The Secret Lion By Alberto Rios
Alberto Rios is a bilingual child of the parents with different nationalities (his mother was born in England, and father – in Mexico). Nowadays he has been a Regents’ Professor at Arizona State University since 1981. Naturally that his childhood, and the ban to speak Spanish at school, influenced at his literary works (especially this attitude towards bilingual children is reflected in the short story “Nan”). But one of his famous short novels is considered to be “The Secret Lion” that is being very rich in symbolism; this story returns back memories and thoughts of youth, discovery and simple joys of adolescence.
Two twelve-year-old boys are presented in the first paragraph of the author’s short story, and their view of growing up – they are anxious that everything changes. As the narrator tells about the magician who pulls a tablecloth out from under a pile of dishes, children are amazed at the “stay-the-same part,” while grown-ups focus only on the tablecloth itself. The issue that Alberto wants to show everybody is that adults have the benefit of experience and know the trick will work as long as the technique is correct. It means that when people “grow up,” they gain this experience and knowledge but lose their innocence and sense of wonder. In other words, the price, which is paid for growing up, is a permanent sense of loss. This problem is being central in “The Secret Lion.” The key symbols in the story only reinforce the major theme of the novel: change is inevitable and always accompanied by a sense of loss.

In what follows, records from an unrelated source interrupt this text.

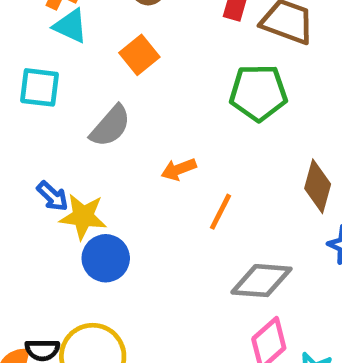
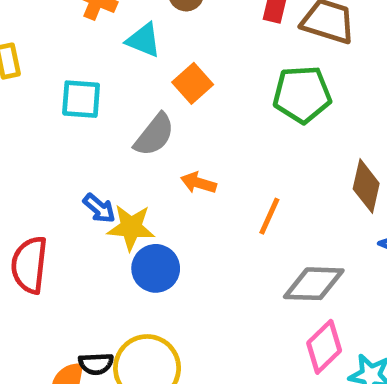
cyan triangle: (71, 26) -> (144, 40), moved
orange square: (139, 55) -> (193, 83), moved
orange arrow: (179, 169) -> (199, 183), moved, turned 40

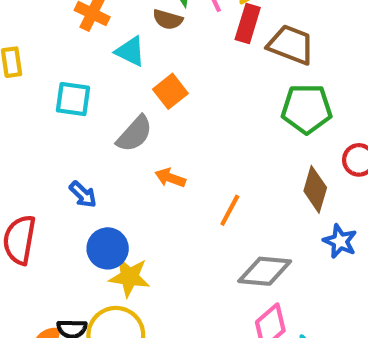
green pentagon: (302, 94) -> (307, 109), moved
yellow star: (131, 227) -> (129, 277), moved
blue circle: (156, 268) -> (108, 248), moved

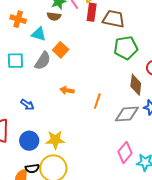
gray semicircle: (135, 134) -> (43, 61), moved
blue circle: (108, 248) -> (29, 141), moved
gray diamond: (265, 271) -> (127, 114), moved

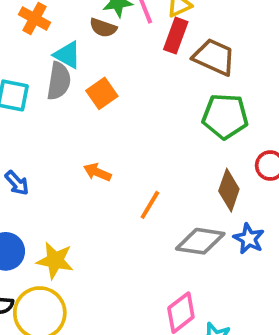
gray semicircle: (43, 61) -> (59, 81), moved, turned -36

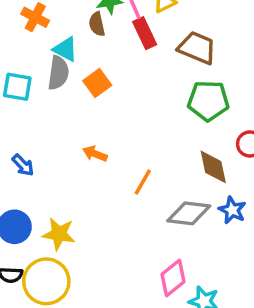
brown semicircle: (103, 28) -> (97, 24), turned 60
red rectangle: (176, 36) -> (145, 33), moved, turned -44
brown diamond: (229, 190) -> (213, 167), turned -30

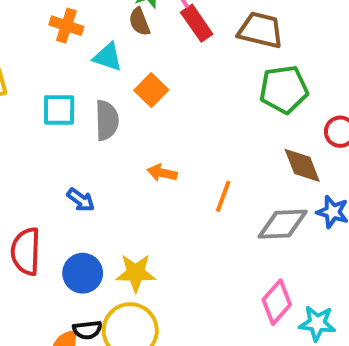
gray semicircle: (58, 73) -> (107, 120), moved

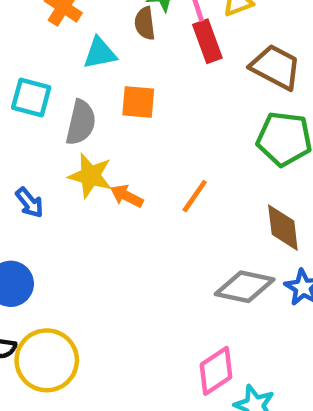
cyan triangle: (108, 57) -> (100, 53), turned -44
orange square: (151, 90) -> (138, 102), turned 36
orange line: (223, 196) -> (195, 196), moved
yellow star: (136, 273) -> (90, 176), moved

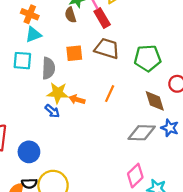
cyan triangle: (100, 53) -> (33, 35), moved
brown trapezoid: (276, 67) -> (107, 48), moved
blue arrow: (29, 203) -> (52, 111), moved

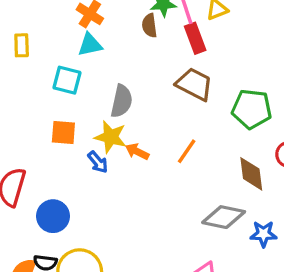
orange square: (74, 53) -> (63, 133), moved
gray semicircle: (48, 68) -> (122, 101), moved
blue star: (170, 128) -> (263, 234), moved, turned -30

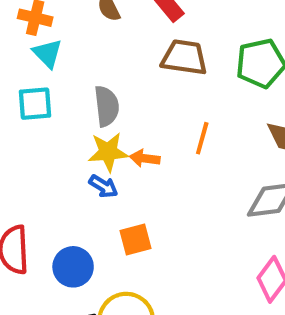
cyan triangle: (90, 45) -> (47, 53), turned -44
orange square: (63, 133) -> (135, 240), moved

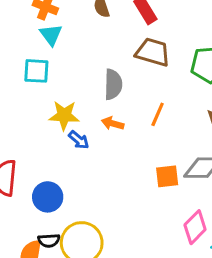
gray semicircle: (107, 106) -> (113, 84), moved
yellow star: (108, 152) -> (64, 115), moved
orange square: (135, 240) -> (167, 176), moved

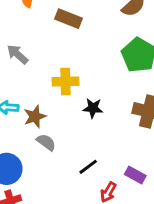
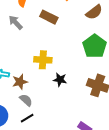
gray arrow: (17, 54) -> (16, 22), moved
black line: (88, 167) -> (27, 118), moved

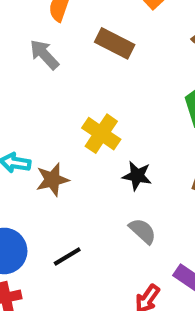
yellow cross: (43, 60) -> (101, 134), turned 30
gray semicircle: (26, 100) -> (143, 231), moved

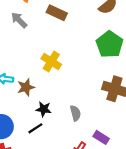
black star: (137, 176) -> (44, 109), moved
gray semicircle: (143, 231) -> (75, 113), turned 35

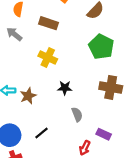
yellow cross: (51, 62) -> (48, 57), moved
black star: (44, 109) -> (65, 88), moved

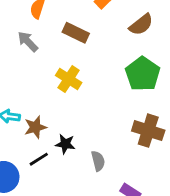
black star: (65, 88) -> (65, 144), moved
black line: (41, 133) -> (39, 159), moved

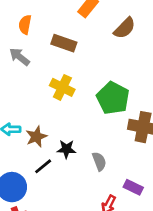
green pentagon: (143, 74) -> (113, 98), moved

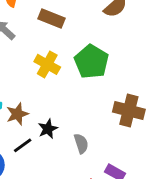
green pentagon: (113, 98) -> (92, 62), moved
black star: (66, 149) -> (48, 129), turned -30

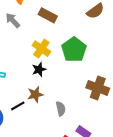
brown star: (17, 114) -> (35, 94), moved
black star: (48, 129) -> (39, 69), moved

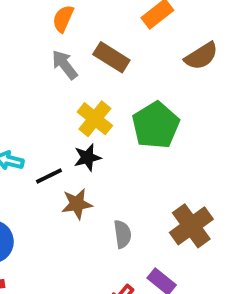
gray arrow: (13, 20) -> (65, 65), moved
brown cross: (98, 88) -> (191, 226), moved, turned 30
black line: (18, 106) -> (49, 176), moved

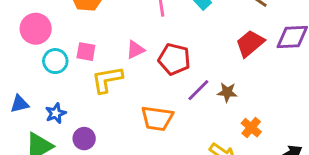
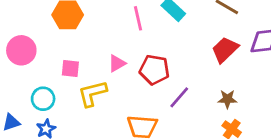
cyan circle: (55, 61) -> (43, 99), moved
brown star: (227, 92) -> (227, 99), moved

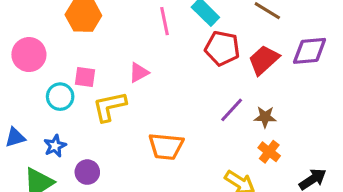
red pentagon: (154, 70) -> (222, 48), moved
purple line: (179, 97) -> (232, 110), moved
cyan circle: (43, 99) -> (60, 97), moved

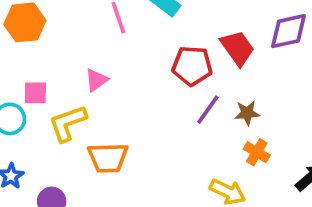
red pentagon: (222, 48) -> (192, 66), moved
red trapezoid: (264, 60) -> (237, 48), turned 104
orange trapezoid: (166, 146) -> (108, 158), moved

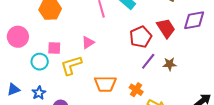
red pentagon: (192, 66) -> (141, 37), turned -30
orange cross: (257, 152) -> (136, 90), moved
orange trapezoid: (108, 158) -> (105, 84), moved

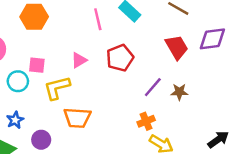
red pentagon: (141, 37) -> (120, 58), moved
orange trapezoid: (105, 84) -> (77, 118), moved
orange cross: (136, 90) -> (146, 121), moved, turned 32

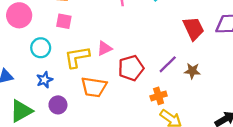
red pentagon: (120, 58) -> (131, 68), moved
pink triangle: (79, 60) -> (104, 48), moved
pink square: (37, 65) -> (64, 21), moved
blue star: (15, 120) -> (44, 80), moved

As mentioned above, there are two main heroes in this story – the narrator (may be the protagonist, in some way the author himself), and his friend Sergio (the supporting character). This short novel concerns the problems of these two children, and that they are coming to believe that anything they like will be in sometime taken away from them. This fact is supported through a series of events that take place when the guys are being in their junior high school years. The narrator vividly describes his own and his friend’s feelings when some things are taken away from their, their thoughts about this. Sometimes it is easy to part with their childish lives, the events are full with magic and wonder; and in some cases it is rather difficult for them to become grown-ups while loosing their innocence at the certain point of their life.
The exact example is the author’s mother that they believed was taking something from them. They thought that she was trying to hide an ideal place from them, their so called “heaven”. She didn’t want to tell them what was behind the hills. Then, they decided to search what really was there and found themselves in the place “perfect… like Wizard of Oz…so green, so emerald”. It was so nice and ideal; it even had the coke cup holder there. However, rather soon they lost their blind innocence and their perfect place came to an end for them when they realized that it was a golf course.